• _PROBLEM TO WORK ON_
Copy out each line below that has the word "elbow" in it.

• _RECORDS_
[Start of section]

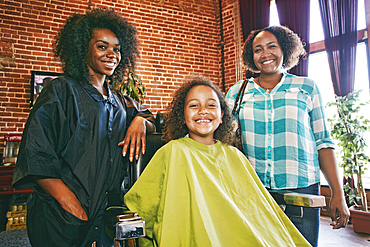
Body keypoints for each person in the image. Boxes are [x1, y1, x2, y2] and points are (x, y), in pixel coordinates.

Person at [12, 8, 155, 247]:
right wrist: (72, 208)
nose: (112, 54)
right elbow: (37, 156)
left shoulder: (120, 100)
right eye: (102, 46)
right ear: (83, 49)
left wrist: (140, 120)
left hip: (103, 216)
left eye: (117, 49)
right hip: (61, 218)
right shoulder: (60, 91)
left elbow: (150, 116)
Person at [124, 76, 311, 247]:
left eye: (211, 105)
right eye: (194, 105)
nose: (203, 111)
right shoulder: (173, 152)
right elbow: (140, 208)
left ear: (222, 116)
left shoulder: (235, 156)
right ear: (183, 116)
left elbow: (257, 210)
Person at [225, 25, 350, 247]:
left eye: (271, 46)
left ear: (285, 49)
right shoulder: (236, 92)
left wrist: (337, 193)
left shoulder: (307, 88)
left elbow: (323, 142)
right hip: (253, 190)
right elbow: (223, 143)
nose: (265, 54)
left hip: (301, 190)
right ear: (250, 56)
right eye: (258, 50)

[End of section]

• _ANSWER FOR THE TASK_
right elbow: (37, 156)
left elbow: (150, 116)
right elbow: (140, 208)
left elbow: (257, 210)
left elbow: (323, 142)
right elbow: (223, 143)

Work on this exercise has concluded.